RECORDS FOR THIS EXERCISE -
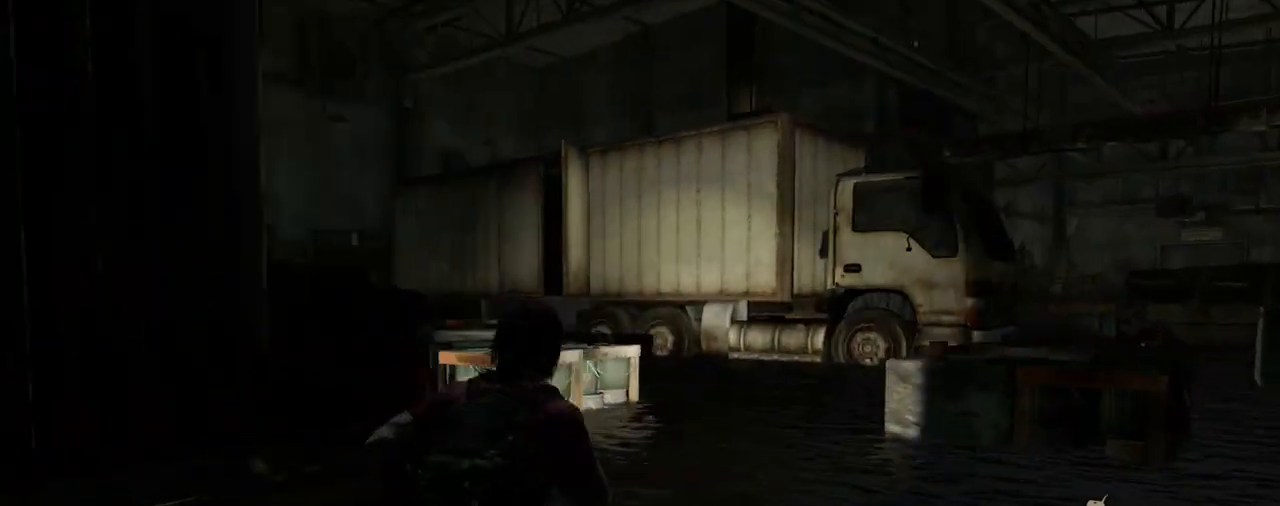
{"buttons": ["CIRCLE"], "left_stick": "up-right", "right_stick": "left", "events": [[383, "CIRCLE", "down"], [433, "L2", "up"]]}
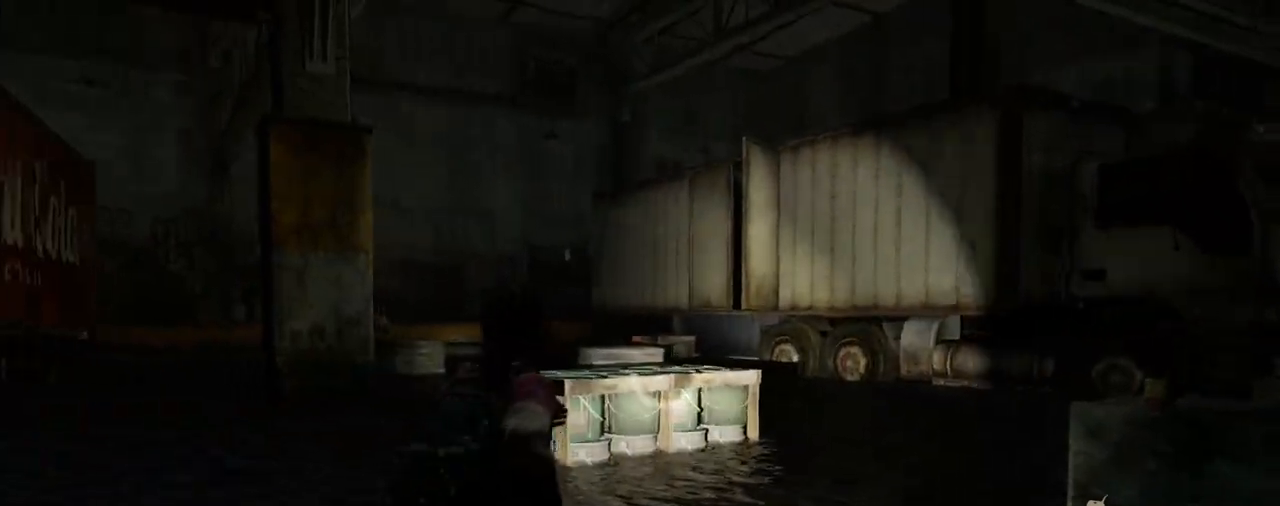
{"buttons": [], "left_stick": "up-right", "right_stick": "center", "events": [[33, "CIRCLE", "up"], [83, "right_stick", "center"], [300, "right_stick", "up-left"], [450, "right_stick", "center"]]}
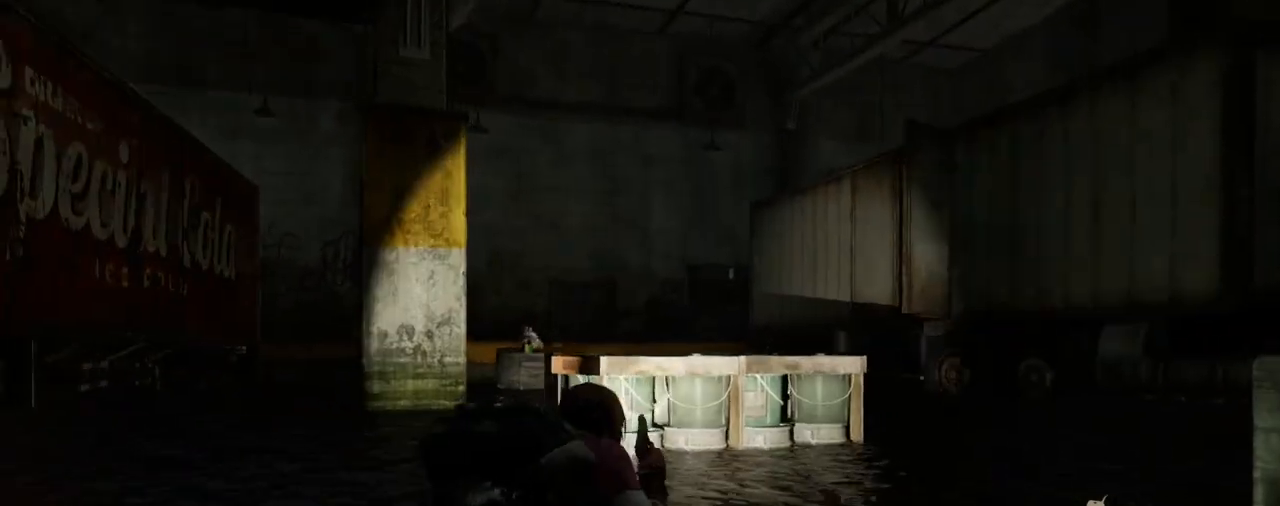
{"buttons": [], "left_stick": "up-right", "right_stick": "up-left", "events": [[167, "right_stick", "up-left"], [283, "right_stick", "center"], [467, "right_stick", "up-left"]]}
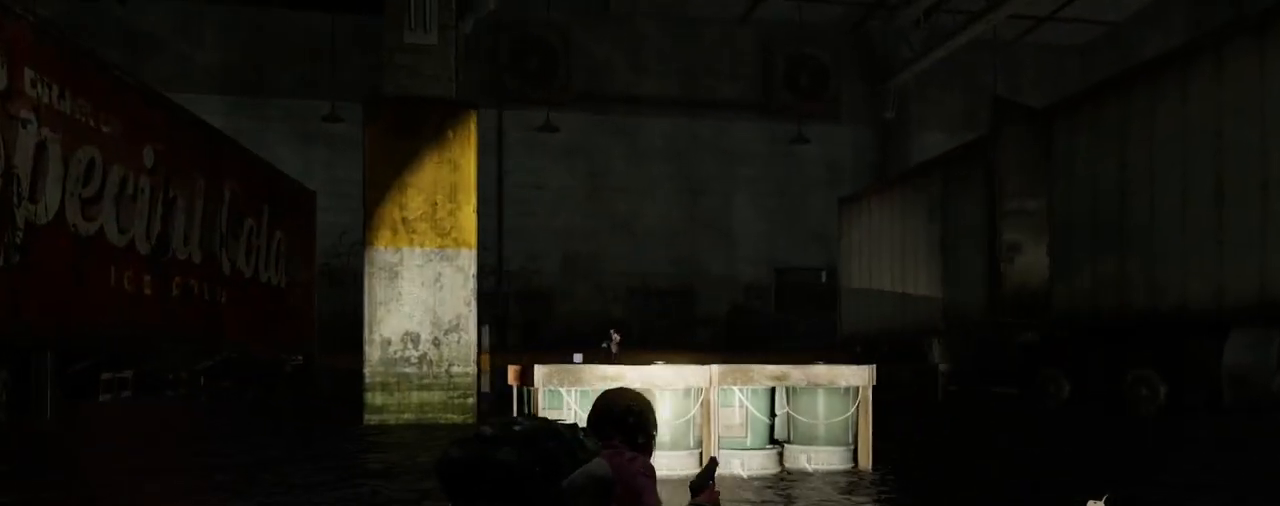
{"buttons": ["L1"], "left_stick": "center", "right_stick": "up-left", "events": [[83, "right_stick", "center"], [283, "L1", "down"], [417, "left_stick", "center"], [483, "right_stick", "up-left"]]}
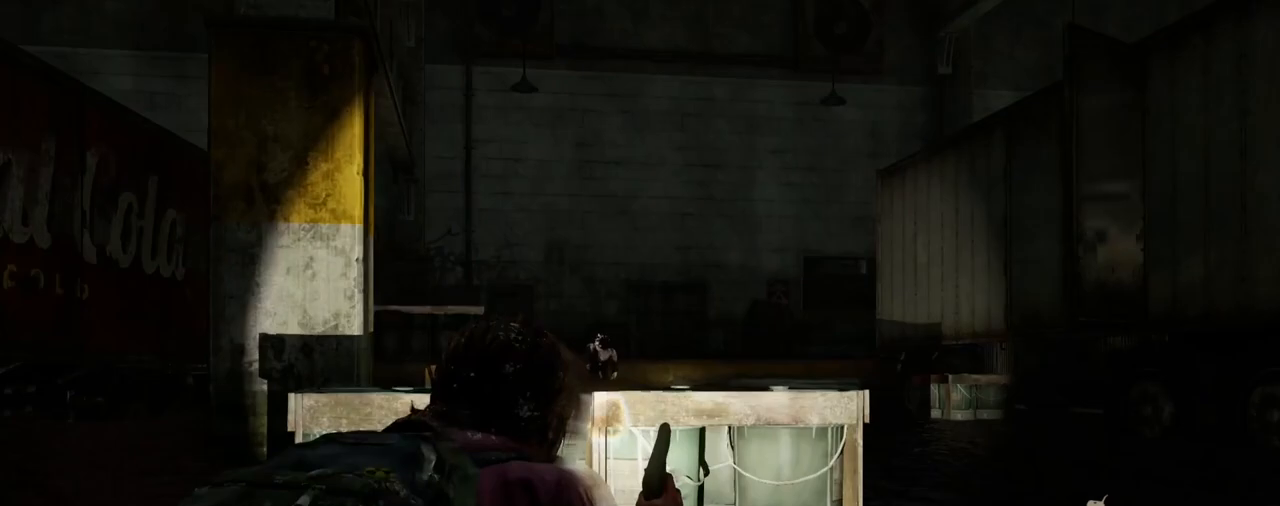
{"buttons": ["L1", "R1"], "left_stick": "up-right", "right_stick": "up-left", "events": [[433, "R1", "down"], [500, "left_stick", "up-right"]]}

TASK DIRECTIONS - All of the lines above should be copied exactly, apart from the pictures.

FINAL ANSWER -
{"buttons": ["CIRCLE"], "left_stick": "up-right", "right_stick": "left", "events": [[383, "CIRCLE", "down"], [433, "L2", "up"]]}
{"buttons": [], "left_stick": "up-right", "right_stick": "center", "events": [[33, "CIRCLE", "up"], [83, "right_stick", "center"], [300, "right_stick", "up-left"], [450, "right_stick", "center"]]}
{"buttons": [], "left_stick": "up-right", "right_stick": "up-left", "events": [[167, "right_stick", "up-left"], [283, "right_stick", "center"], [467, "right_stick", "up-left"]]}
{"buttons": ["L1"], "left_stick": "center", "right_stick": "up-left", "events": [[83, "right_stick", "center"], [283, "L1", "down"], [417, "left_stick", "center"], [483, "right_stick", "up-left"]]}
{"buttons": ["L1", "R1"], "left_stick": "up-right", "right_stick": "up-left", "events": [[433, "R1", "down"], [500, "left_stick", "up-right"]]}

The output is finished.